- Assigned task:
Report how many lines of the data below contain "thumb". Give nothing besides the number.
:::::
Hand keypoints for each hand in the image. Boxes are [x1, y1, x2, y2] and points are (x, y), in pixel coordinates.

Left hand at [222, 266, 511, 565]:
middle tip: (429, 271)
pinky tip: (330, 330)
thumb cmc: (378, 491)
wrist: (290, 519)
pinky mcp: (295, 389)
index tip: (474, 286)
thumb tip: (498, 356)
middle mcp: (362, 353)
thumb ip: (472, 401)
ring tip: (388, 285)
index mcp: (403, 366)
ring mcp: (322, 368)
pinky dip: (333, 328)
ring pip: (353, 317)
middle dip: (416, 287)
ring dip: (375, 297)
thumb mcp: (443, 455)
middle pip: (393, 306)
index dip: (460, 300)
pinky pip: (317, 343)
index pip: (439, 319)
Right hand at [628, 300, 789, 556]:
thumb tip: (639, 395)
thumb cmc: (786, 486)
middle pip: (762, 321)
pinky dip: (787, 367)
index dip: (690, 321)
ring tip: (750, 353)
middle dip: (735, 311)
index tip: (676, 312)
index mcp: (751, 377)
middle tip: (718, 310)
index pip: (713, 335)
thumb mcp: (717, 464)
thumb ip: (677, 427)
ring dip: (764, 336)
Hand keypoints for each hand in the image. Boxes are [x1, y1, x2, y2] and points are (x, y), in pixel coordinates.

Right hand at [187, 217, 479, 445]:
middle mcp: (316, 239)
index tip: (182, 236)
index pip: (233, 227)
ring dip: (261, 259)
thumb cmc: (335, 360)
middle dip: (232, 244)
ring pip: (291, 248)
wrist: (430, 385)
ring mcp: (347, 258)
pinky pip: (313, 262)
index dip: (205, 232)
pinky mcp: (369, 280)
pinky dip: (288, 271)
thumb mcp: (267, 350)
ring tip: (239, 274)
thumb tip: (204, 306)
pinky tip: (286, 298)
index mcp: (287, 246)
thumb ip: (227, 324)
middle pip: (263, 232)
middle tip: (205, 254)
:::::
- Written solution:
12